» Your assignment:
Quote exactly and only this range of lines in the data below: the line that holds "(267, 85) none" to the line that holds "(195, 302) none", both included.

[Data excerpts]

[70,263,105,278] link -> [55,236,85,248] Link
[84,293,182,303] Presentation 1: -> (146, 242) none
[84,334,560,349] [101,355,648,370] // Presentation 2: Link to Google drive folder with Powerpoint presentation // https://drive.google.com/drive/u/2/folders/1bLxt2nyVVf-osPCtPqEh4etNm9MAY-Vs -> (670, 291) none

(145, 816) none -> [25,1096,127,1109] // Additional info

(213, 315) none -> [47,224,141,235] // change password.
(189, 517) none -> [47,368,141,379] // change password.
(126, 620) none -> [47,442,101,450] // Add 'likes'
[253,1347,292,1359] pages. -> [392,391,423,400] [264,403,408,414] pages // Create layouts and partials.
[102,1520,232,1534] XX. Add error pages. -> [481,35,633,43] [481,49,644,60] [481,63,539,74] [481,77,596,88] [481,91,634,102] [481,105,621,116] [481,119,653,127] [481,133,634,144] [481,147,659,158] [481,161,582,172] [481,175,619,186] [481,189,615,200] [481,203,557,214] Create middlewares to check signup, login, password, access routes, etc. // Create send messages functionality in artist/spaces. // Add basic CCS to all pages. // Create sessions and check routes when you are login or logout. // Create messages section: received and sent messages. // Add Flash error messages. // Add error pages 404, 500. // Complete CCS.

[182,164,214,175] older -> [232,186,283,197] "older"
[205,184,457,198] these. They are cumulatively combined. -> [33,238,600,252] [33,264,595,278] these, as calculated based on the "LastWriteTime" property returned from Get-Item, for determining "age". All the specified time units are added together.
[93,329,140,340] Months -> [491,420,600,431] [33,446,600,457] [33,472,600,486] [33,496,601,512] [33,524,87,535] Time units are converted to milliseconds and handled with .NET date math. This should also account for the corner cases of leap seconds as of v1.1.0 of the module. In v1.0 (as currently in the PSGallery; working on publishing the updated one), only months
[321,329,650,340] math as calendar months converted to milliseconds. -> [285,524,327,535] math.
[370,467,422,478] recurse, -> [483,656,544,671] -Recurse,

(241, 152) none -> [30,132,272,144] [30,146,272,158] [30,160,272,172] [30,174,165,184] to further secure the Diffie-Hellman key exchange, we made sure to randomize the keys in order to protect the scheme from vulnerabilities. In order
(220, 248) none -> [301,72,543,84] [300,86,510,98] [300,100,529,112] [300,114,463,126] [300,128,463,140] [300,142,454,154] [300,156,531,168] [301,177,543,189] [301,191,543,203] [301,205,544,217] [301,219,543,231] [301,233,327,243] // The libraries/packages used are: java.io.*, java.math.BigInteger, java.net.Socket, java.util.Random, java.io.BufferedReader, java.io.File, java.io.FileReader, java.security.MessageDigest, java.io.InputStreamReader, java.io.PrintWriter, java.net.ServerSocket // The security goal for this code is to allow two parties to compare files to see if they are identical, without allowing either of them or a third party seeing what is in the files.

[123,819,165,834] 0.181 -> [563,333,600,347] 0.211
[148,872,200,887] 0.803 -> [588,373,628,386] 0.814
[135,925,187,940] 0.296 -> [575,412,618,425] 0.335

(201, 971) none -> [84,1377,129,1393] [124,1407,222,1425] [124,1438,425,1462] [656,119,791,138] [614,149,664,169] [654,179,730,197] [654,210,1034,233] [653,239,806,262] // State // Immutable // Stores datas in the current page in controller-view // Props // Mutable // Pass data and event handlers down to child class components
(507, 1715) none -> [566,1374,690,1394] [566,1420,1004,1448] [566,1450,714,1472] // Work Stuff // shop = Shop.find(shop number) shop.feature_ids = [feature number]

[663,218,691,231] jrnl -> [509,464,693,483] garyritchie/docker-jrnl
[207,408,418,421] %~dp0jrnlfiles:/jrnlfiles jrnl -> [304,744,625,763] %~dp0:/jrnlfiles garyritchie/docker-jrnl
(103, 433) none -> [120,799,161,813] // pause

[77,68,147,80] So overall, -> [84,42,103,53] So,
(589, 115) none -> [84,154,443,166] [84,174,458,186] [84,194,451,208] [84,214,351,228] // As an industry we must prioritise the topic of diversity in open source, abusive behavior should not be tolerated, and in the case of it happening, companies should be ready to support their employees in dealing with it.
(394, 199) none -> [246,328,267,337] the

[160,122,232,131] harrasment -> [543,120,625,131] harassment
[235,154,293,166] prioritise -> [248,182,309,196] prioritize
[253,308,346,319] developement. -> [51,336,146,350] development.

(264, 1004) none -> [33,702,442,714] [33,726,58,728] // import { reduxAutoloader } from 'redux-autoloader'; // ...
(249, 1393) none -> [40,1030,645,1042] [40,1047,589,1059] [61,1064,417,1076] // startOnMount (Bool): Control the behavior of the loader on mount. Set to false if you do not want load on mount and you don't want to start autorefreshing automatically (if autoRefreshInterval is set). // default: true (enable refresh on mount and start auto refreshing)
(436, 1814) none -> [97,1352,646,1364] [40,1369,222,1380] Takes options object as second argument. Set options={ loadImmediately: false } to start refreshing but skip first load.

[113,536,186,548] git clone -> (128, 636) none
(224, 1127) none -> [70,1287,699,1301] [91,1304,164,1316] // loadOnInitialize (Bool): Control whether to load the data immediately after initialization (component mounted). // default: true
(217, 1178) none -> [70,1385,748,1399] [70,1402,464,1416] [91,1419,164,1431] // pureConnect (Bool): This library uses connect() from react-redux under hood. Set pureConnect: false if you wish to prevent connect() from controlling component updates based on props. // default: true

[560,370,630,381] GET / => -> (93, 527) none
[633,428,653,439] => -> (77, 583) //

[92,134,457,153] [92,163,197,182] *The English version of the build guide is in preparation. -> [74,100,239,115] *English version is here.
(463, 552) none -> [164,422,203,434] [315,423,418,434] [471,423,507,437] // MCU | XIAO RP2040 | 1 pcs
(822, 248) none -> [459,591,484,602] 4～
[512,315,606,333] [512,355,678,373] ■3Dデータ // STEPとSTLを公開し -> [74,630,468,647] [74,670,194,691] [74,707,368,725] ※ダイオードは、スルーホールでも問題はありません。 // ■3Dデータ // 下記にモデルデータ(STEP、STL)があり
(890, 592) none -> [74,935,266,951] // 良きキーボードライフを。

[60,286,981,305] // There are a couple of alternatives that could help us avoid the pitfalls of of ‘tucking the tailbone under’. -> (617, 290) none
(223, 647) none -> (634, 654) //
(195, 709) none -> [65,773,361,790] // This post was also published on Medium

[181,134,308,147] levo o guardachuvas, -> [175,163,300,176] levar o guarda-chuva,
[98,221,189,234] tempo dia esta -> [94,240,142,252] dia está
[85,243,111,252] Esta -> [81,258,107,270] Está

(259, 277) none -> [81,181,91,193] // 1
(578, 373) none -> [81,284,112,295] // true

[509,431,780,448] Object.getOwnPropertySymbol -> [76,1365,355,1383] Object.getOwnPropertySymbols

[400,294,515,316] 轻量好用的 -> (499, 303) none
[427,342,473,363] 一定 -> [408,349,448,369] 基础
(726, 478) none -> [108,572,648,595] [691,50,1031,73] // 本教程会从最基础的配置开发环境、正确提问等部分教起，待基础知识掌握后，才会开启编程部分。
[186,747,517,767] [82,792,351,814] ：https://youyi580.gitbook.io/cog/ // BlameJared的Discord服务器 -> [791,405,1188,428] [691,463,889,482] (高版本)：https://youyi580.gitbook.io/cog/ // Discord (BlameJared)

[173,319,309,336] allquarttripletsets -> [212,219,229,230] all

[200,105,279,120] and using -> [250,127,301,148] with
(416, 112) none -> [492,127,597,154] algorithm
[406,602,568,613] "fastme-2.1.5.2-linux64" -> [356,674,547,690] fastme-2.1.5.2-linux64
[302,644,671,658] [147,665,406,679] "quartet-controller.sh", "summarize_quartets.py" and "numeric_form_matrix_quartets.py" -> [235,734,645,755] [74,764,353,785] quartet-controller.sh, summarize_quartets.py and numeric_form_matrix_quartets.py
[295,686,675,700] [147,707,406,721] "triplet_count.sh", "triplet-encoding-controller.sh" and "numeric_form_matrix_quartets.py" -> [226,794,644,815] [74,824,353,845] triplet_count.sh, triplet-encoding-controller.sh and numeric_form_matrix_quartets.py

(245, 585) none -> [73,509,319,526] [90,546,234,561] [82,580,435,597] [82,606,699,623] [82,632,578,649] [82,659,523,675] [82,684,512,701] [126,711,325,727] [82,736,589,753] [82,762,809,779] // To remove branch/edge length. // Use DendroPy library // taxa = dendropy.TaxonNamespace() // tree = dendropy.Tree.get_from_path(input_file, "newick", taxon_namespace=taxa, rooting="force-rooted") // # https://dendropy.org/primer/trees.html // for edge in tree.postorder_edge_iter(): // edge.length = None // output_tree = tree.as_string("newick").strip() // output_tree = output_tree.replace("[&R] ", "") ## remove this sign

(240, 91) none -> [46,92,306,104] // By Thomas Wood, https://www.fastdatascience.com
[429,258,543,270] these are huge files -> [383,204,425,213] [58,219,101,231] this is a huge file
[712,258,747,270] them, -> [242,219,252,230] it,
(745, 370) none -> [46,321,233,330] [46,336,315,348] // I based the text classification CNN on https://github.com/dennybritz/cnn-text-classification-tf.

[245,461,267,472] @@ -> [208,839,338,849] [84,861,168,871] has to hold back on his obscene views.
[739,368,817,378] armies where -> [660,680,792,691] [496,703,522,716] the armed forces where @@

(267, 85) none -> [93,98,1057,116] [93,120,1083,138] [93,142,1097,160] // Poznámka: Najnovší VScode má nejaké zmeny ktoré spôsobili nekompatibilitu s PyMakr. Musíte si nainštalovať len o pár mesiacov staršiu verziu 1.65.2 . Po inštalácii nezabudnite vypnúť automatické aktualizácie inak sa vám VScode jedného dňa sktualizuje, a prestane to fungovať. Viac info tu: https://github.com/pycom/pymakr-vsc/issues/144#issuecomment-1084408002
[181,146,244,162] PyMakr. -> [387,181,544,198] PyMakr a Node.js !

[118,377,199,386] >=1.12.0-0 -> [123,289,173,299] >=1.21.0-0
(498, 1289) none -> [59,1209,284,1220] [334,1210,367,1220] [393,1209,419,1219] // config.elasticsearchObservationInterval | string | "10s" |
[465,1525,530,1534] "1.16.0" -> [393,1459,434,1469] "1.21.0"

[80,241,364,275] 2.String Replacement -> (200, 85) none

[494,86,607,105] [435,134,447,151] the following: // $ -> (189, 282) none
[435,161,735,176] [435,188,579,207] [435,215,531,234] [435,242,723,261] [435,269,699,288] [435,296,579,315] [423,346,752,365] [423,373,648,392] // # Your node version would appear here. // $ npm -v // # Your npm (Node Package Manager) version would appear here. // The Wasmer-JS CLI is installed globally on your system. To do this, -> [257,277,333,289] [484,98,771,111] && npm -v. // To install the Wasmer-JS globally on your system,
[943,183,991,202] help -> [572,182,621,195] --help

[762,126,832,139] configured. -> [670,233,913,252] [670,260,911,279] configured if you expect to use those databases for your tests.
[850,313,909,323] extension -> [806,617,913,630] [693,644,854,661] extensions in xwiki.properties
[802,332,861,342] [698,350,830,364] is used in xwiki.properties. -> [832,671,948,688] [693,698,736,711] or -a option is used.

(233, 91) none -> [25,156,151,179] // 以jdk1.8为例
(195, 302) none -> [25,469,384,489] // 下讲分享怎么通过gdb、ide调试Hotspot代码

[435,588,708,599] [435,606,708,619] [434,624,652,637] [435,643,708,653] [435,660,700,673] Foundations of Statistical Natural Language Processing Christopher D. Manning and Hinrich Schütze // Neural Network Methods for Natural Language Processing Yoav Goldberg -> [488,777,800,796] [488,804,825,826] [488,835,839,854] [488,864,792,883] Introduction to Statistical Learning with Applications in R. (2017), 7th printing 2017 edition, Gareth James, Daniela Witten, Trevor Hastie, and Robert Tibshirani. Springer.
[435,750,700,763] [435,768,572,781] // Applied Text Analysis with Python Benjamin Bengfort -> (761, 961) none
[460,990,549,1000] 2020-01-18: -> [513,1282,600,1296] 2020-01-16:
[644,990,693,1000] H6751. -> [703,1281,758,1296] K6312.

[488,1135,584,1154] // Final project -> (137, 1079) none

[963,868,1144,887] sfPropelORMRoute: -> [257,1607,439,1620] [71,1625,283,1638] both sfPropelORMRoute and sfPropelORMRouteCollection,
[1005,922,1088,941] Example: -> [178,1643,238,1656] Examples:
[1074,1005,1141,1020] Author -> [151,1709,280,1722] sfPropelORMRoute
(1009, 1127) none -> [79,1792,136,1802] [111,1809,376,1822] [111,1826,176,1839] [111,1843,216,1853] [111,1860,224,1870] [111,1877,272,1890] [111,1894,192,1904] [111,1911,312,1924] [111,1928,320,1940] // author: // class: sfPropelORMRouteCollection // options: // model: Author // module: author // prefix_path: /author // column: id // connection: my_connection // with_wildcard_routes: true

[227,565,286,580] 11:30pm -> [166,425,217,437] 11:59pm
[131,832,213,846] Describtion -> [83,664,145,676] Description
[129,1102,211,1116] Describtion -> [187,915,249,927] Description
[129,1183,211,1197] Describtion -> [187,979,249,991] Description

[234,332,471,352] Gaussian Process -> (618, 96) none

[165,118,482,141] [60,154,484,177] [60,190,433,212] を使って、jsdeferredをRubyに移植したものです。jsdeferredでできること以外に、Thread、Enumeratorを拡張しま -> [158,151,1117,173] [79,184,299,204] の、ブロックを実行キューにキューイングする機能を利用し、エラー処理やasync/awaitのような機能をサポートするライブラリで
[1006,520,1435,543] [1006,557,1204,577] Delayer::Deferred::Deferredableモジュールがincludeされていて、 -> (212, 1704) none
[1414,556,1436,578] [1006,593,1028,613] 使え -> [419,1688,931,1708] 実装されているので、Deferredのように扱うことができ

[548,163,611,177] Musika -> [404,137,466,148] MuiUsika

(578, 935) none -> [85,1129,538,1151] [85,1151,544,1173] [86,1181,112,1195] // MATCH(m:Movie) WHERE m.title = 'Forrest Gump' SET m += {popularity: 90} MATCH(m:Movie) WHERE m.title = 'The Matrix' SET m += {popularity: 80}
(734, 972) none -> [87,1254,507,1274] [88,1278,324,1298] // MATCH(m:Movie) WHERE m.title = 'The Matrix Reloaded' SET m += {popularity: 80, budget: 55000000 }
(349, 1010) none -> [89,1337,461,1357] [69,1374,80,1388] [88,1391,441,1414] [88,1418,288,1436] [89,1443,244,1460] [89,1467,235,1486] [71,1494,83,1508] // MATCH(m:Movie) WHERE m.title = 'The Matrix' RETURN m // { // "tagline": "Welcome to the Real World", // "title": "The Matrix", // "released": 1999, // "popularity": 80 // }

» Task solution:
(267, 85) none -> [93,98,1057,116] [93,120,1083,138] [93,142,1097,160] // Poznámka: Najnovší VScode má nejaké zmeny ktoré spôsobili nekompatibilitu s PyMakr. Musíte si nainštalovať len o pár mesiacov staršiu verziu 1.65.2 . Po inštalácii nezabudnite vypnúť automatické aktualizácie inak sa vám VScode jedného dňa sktualizuje, a prestane to fungovať. Viac info tu: https://github.com/pycom/pymakr-vsc/issues/144#issuecomment-1084408002
[181,146,244,162] PyMakr. -> [387,181,544,198] PyMakr a Node.js !

[118,377,199,386] >=1.12.0-0 -> [123,289,173,299] >=1.21.0-0
(498, 1289) none -> [59,1209,284,1220] [334,1210,367,1220] [393,1209,419,1219] // config.elasticsearchObservationInterval | string | "10s" |
[465,1525,530,1534] "1.16.0" -> [393,1459,434,1469] "1.21.0"

[80,241,364,275] 2.String Replacement -> (200, 85) none

[494,86,607,105] [435,134,447,151] the following: // $ -> (189, 282) none
[435,161,735,176] [435,188,579,207] [435,215,531,234] [435,242,723,261] [435,269,699,288] [435,296,579,315] [423,346,752,365] [423,373,648,392] // # Your node version would appear here. // $ npm -v // # Your npm (Node Package Manager) version would appear here. // The Wasmer-JS CLI is installed globally on your system. To do this, -> [257,277,333,289] [484,98,771,111] && npm -v. // To install the Wasmer-JS globally on your system,
[943,183,991,202] help -> [572,182,621,195] --help

[762,126,832,139] configured. -> [670,233,913,252] [670,260,911,279] configured if you expect to use those databases for your tests.
[850,313,909,323] extension -> [806,617,913,630] [693,644,854,661] extensions in xwiki.properties
[802,332,861,342] [698,350,830,364] is used in xwiki.properties. -> [832,671,948,688] [693,698,736,711] or -a option is used.

(233, 91) none -> [25,156,151,179] // 以jdk1.8为例
(195, 302) none -> [25,469,384,489] // 下讲分享怎么通过gdb、ide调试Hotspot代码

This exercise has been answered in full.